PROBLEM REQUIREMENTS
When you reach a picture, pass over it; otherwise repeat the listing word for word.

MATERIAL PROVIDED
"""

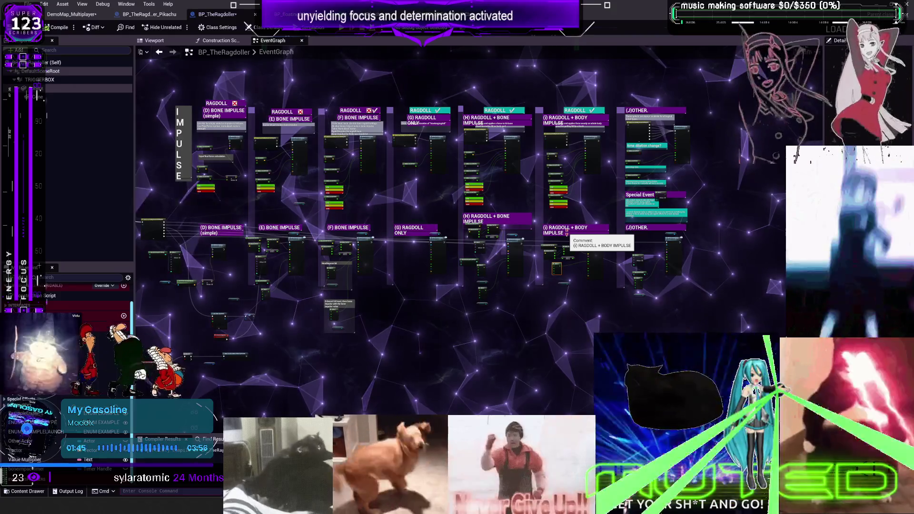
- Zoom out of the EventGraph and switch back to the DemoMap_Multiplayer level tab
scroll(464, 222, up, 5)
click(540, 200)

"""

REPLY
- Zoom out of the EventGraph and switch back to the DemoMap_Multiplayer level tab
scroll(464, 222, up, 5)
click(540, 200)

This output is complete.